(What is needed): Set out the lines below as a numbered list, leaving out the blank lines.

(Lines listed in a dataset)
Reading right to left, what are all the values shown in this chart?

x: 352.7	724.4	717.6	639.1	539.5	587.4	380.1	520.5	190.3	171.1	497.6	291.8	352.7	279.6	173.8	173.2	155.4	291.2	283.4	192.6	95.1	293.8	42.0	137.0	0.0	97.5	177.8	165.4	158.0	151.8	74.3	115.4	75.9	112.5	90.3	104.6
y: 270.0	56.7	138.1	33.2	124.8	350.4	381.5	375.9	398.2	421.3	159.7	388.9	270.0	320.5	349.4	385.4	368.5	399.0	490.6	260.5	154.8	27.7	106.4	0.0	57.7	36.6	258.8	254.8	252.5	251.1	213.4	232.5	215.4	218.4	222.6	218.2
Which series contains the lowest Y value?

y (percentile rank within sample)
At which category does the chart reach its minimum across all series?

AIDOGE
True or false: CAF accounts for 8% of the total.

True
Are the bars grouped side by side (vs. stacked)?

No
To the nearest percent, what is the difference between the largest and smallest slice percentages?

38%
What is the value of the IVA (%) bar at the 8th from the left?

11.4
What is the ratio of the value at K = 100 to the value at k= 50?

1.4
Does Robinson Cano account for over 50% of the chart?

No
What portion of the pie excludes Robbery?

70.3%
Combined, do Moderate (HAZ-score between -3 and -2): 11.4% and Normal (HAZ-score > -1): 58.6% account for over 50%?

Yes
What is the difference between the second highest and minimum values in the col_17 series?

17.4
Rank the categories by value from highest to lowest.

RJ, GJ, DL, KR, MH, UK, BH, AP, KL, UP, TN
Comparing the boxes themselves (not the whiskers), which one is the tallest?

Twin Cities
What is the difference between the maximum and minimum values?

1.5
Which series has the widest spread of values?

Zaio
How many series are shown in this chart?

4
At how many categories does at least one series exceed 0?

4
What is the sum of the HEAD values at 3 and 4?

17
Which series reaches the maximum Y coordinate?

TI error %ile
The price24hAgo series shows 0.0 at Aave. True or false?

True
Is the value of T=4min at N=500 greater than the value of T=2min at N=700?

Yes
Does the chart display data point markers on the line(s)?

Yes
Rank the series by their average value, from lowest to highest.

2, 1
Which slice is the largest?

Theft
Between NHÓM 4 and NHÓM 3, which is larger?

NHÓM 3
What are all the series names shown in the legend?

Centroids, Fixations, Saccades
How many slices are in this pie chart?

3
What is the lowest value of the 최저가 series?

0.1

(Solution to this exercise):
1. Reading right to left, what are all the values shown in this chart?
2. x: 352.7	724.4	717.6	639.1	539.5	587.4	380.1	520.5	190.3	171.1	497.6	291.8	352.7	279.6	173.8	173.2	155.4	291.2	283.4	192.6	95.1	293.8	42.0	137.0	0.0	97.5	177.8	165.4	158.0	151.8	74.3	115.4	75.9	112.5	90.3	104.6
3. y: 270.0	56.7	138.1	33.2	124.8	350.4	381.5	375.9	398.2	421.3	159.7	388.9	270.0	320.5	349.4	385.4	368.5	399.0	490.6	260.5	154.8	27.7	106.4	0.0	57.7	36.6	258.8	254.8	252.5	251.1	213.4	232.5	215.4	218.4	222.6	218.2
4. Which series contains the lowest Y value?
5. y (percentile rank within sample)
6. At which category does the chart reach its minimum across all series?
7. AIDOGE
8. True or false: CAF accounts for 8% of the total.
9. True
10. Are the bars grouped side by side (vs. stacked)?
11. No
12. To the nearest percent, what is the difference between the largest and smallest slice percentages?
13. 38%
14. What is the value of the IVA (%) bar at the 8th from the left?
15. 11.4
16. What is the ratio of the value at K = 100 to the value at k= 50?
17. 1.4
18. Does Robinson Cano account for over 50% of the chart?
19. No
20. What portion of the pie excludes Robbery?
21. 70.3%
22. Combined, do Moderate (HAZ-score between -3 and -2): 11.4% and Normal (HAZ-score > -1): 58.6% account for over 50%?
23. Yes
24. What is the difference between the second highest and minimum values in the col_17 series?
25. 17.4
26. Rank the categories by value from highest to lowest.
27. RJ, GJ, DL, KR, MH, UK, BH, AP, KL, UP, TN
28. Comparing the boxes themselves (not the whiskers), which one is the tallest?
29. Twin Cities
30. What is the difference between the maximum and minimum values?
31. 1.5
32. Which series has the widest spread of values?
33. Zaio
34. How many series are shown in this chart?
35. 4
36. At how many categories does at least one series exceed 0?
37. 4
38. What is the sum of the HEAD values at 3 and 4?
39. 17
40. Which series reaches the maximum Y coordinate?
41. TI error %ile
42. The price24hAgo series shows 0.0 at Aave. True or false?
43. True
44. Is the value of T=4min at N=500 greater than the value of T=2min at N=700?
45. Yes
46. Does the chart display data point markers on the line(s)?
47. Yes
48. Rank the series by their average value, from lowest to highest.
49. 2, 1
50. Which slice is the largest?
51. Theft
52. Between NHÓM 4 and NHÓM 3, which is larger?
53. NHÓM 3
54. What are all the series names shown in the legend?
55. Centroids, Fixations, Saccades
56. How many slices are in this pie chart?
57. 3
58. What is the lowest value of the 최저가 series?
59. 0.1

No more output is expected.